PROBLEM TO WORK ON -
The required answer is a copy of each line in the entries below that includes "Pular".
--- START ---
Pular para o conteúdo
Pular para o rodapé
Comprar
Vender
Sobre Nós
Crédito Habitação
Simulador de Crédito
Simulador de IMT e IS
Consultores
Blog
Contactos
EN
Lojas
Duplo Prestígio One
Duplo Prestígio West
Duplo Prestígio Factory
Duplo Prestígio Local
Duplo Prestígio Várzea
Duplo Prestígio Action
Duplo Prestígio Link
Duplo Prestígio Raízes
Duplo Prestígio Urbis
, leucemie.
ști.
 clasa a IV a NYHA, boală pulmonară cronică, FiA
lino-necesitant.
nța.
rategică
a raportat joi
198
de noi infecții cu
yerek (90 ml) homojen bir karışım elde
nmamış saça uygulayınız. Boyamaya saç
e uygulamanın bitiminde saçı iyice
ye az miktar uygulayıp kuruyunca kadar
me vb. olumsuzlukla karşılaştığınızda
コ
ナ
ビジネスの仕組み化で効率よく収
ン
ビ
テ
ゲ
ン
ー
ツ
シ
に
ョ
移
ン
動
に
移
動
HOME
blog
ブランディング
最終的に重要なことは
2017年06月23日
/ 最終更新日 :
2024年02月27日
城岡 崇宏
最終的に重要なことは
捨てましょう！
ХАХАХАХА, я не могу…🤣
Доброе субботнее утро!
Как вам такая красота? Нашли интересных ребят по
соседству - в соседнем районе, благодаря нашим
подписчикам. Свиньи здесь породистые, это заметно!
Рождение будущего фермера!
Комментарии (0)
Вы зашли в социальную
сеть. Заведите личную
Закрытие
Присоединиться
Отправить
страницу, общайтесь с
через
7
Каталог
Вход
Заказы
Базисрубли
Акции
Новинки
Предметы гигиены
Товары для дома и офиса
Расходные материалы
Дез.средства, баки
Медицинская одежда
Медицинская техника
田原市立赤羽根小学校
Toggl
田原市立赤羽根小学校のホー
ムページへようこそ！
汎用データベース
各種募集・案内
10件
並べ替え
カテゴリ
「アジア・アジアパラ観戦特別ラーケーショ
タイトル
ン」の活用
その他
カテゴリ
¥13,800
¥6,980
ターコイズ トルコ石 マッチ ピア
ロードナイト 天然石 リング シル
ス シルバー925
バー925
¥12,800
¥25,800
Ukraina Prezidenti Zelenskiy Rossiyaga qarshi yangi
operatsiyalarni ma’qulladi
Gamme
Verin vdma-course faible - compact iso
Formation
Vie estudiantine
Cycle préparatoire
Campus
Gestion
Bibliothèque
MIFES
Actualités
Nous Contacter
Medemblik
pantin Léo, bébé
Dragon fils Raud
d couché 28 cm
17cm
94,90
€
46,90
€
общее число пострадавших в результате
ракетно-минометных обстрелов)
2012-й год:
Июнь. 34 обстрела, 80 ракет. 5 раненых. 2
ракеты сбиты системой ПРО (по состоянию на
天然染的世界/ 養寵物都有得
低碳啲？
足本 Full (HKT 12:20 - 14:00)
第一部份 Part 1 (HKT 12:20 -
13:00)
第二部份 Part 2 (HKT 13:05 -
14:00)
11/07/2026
--- END ---
TASK OUTPUT -
Pular para o conteúdo
Pular para o rodapé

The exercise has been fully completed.